On 26 March 2017 Minister of the Interior Matthias Fekl and Minister of Overseas Affairs Ericka Bareigts strongly denounced this political instrumentalization aimed at masking the substantive debates which France, overseas in general, and Guyana in particular, desperately need. "These same candidates, who seem to be discovering overseas territories only during election campaigns, have dangerous proposals that should be recalled, such as the modification of the remuneration of officials or the tax exemption for investment aid.
"As regards security, new and very significant efforts have been made to combat a higher level of delinquency and violence than in France. While the previous majority had suppressed several thousand positions among the security forces, 563 policemen and 310 gendarmes were deployed or projected in overseas territories in 2016 and 2017. In Guyana, a priority security zone (ZSP) Officially launched in Saint-Laurent du Maroni at the beginning of March and a Central Office for the Suppression of Illicit Trafficking in Narcotic Drugs (OCRTIS) in the second half of 2016."

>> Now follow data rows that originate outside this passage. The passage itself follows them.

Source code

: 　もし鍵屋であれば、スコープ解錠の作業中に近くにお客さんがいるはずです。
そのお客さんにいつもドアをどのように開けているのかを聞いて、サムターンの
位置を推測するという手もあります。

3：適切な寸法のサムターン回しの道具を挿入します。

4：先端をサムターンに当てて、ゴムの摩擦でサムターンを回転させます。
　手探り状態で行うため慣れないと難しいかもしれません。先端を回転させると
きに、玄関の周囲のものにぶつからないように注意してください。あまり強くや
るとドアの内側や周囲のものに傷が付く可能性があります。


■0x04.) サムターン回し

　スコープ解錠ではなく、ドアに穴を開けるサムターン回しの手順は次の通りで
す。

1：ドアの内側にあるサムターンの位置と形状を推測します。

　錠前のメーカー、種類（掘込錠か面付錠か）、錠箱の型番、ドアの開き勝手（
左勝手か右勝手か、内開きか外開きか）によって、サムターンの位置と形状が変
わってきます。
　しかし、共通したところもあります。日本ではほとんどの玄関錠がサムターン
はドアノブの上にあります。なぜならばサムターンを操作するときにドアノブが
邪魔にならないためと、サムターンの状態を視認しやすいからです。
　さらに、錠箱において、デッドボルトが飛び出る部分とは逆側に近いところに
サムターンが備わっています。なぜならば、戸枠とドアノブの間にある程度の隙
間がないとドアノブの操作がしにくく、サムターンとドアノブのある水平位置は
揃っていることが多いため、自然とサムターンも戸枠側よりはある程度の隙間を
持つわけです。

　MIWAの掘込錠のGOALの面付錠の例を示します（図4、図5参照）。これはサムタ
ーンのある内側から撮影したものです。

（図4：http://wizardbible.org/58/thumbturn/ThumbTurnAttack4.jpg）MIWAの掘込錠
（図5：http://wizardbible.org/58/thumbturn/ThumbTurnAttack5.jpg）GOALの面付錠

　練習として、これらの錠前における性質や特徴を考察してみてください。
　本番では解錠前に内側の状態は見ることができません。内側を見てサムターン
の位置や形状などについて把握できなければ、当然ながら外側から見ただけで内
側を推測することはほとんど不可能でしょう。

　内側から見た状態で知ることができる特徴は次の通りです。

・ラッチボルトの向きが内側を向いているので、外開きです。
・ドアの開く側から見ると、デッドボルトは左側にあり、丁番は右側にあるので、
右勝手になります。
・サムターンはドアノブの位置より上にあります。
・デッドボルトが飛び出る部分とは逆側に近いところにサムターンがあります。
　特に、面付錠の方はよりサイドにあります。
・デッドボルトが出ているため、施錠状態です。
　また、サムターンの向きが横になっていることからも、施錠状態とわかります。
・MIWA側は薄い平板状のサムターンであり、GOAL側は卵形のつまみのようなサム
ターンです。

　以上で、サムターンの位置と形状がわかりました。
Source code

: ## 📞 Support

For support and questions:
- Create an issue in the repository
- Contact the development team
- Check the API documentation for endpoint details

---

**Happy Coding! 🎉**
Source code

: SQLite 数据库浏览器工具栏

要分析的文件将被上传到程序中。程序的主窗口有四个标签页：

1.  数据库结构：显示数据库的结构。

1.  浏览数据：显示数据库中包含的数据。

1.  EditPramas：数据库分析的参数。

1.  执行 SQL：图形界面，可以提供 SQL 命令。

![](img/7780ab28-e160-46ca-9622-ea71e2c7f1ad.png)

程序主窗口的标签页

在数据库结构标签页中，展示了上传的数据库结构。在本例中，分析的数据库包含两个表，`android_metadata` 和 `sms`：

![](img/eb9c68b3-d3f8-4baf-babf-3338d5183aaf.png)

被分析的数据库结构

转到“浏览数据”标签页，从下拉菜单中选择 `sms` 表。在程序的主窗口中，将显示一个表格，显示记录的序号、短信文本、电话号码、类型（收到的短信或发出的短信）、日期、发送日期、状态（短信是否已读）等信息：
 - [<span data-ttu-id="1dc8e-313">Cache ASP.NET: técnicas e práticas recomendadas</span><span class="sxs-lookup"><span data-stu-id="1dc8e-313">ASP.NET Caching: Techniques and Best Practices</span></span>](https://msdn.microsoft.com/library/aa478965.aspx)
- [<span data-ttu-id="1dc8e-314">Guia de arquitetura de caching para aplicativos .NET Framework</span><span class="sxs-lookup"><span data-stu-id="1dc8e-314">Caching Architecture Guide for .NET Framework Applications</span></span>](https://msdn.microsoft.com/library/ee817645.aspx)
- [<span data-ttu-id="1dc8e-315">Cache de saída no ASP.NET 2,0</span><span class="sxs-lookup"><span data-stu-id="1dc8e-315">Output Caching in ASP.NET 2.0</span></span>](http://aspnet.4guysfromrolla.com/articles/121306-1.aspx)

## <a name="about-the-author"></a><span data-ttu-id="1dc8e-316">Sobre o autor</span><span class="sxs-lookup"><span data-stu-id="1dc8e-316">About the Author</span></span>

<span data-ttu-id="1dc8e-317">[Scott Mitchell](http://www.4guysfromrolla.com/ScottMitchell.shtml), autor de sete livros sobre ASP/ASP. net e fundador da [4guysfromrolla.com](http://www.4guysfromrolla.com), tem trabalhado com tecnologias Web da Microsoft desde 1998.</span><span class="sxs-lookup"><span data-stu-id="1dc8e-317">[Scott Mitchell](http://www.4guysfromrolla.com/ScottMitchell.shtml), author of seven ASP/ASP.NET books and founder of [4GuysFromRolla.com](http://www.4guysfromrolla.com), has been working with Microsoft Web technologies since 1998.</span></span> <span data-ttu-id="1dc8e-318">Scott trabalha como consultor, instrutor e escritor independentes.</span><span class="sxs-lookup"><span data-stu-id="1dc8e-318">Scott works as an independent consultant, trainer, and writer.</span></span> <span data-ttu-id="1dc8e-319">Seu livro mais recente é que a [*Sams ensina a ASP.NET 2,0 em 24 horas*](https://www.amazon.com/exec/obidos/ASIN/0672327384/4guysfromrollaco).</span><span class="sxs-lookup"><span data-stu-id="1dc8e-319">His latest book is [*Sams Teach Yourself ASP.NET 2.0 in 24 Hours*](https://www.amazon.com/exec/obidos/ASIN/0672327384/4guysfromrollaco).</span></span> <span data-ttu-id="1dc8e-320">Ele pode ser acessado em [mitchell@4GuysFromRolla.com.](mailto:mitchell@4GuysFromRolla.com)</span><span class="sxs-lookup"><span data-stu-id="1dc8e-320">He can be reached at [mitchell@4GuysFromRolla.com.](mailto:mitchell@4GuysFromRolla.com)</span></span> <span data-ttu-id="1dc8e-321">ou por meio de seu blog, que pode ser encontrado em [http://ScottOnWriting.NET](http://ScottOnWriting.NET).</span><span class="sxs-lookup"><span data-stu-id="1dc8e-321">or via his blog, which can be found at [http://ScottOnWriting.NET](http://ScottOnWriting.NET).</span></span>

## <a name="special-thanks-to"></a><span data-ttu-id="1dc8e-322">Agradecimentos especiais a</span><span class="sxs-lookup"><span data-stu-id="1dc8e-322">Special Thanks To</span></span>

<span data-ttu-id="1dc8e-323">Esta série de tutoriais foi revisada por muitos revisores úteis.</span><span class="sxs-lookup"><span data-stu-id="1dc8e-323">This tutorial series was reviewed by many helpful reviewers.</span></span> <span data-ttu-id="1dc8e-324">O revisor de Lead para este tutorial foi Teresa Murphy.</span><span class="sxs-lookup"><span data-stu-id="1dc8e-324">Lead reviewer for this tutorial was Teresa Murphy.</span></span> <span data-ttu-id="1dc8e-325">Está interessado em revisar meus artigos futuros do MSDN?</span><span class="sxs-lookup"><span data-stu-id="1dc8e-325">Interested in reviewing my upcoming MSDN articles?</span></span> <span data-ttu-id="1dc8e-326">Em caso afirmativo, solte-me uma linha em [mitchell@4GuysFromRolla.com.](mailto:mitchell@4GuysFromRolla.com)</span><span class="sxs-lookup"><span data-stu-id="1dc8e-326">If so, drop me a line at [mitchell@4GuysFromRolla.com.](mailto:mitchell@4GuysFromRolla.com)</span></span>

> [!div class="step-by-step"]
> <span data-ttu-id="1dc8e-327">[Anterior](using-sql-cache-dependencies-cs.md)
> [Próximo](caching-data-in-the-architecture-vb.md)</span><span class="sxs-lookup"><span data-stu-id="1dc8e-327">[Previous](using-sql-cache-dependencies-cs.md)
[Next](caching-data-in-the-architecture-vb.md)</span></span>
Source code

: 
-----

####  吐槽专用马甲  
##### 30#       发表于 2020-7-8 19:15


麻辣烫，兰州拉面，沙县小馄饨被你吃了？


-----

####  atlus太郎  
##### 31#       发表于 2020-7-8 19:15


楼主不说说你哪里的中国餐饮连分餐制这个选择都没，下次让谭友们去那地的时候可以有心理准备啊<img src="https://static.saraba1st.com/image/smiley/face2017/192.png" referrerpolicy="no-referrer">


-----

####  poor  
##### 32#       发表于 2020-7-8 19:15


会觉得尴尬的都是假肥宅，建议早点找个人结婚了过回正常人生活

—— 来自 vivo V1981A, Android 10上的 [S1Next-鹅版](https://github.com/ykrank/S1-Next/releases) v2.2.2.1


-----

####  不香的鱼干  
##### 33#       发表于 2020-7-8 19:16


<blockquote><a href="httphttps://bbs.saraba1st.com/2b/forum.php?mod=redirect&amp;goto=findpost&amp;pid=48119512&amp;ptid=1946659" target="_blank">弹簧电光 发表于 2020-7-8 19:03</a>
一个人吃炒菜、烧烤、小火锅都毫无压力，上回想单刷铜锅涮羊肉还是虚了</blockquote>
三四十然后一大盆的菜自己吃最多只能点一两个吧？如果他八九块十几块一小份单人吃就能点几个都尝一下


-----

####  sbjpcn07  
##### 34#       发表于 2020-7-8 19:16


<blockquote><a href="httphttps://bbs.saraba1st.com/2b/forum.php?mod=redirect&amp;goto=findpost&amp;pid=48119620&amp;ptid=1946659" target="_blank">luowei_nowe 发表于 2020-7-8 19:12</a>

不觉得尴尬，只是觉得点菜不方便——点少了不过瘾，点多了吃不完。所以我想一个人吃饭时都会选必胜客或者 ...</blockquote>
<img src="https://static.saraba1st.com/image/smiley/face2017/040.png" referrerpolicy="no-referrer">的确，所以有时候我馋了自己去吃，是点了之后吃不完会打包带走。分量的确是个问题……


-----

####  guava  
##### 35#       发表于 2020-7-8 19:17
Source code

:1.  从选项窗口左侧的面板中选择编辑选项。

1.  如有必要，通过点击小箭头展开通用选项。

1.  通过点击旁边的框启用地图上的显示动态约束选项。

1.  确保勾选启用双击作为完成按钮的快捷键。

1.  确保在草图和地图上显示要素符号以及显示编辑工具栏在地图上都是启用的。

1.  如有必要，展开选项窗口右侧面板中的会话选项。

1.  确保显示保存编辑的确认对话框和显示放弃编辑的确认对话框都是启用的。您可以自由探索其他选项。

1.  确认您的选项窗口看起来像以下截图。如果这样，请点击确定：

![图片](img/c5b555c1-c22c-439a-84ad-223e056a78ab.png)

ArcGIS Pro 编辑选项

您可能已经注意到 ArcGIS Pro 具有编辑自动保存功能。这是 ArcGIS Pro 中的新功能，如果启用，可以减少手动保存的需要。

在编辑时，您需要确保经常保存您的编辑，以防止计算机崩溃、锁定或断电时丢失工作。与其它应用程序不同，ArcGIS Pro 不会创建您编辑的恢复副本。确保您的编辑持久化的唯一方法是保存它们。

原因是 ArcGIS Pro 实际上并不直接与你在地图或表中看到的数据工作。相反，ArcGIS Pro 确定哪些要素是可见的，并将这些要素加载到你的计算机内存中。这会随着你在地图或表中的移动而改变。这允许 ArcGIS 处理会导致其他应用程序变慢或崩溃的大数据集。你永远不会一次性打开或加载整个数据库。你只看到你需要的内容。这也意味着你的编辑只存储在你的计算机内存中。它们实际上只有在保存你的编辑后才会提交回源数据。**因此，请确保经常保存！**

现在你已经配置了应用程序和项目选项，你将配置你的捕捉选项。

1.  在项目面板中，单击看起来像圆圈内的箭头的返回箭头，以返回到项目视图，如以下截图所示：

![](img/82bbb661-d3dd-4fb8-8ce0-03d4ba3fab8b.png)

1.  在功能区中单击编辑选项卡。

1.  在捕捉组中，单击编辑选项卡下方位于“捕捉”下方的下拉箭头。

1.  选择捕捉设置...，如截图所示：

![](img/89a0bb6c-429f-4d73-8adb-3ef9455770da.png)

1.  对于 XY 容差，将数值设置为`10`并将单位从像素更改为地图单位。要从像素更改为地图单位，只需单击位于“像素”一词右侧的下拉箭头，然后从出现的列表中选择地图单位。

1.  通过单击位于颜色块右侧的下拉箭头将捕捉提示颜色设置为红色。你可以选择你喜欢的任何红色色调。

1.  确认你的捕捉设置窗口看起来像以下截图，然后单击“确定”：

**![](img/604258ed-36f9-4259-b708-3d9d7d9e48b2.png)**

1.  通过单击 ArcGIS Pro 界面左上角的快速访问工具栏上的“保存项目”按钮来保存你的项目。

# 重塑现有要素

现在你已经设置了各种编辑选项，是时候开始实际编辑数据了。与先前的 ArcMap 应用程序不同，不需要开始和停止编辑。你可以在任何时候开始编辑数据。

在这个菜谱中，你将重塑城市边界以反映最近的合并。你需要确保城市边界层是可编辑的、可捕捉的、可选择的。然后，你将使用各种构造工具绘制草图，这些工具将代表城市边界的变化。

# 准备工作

“I’ve seen and understood that our fellow citizens in Guiana are fed up. They, like us, are fed up with mass immigration and the insecurity it generates,” Le Pen said 26 March 2017, sticking to her core campaign issues of security and immigration. “Guiana has become the most crime-ridden area in France, public services are overwhelmed and people are shut out of medical services.”
Speaking to his own supporters in the western city of Rennes, the left-wing firebrand Mélenchon also broached the Guiana crisis, expressing “huge solidarity” with the workers who had decided to go on strike. “Guiana, festering with a lack of security that affects all sectors of society, by longstanding underdevelopment, has become a land of violence with an unemployment rate of approximately 40 percent among young people, the highest in France,” he declared. “Their hospitals look more like morgues than places for healing.”
Antoine Karma, Guiana's representative to the French senate in Paris, said those in the territory are without basic social services and goods. "Today, 30 percent of the population still does not have access to drinking water or electricity," Karma told French media on 27 March 2017. "We are not treated the same way as the French on the French mainland," the socialist party politician said.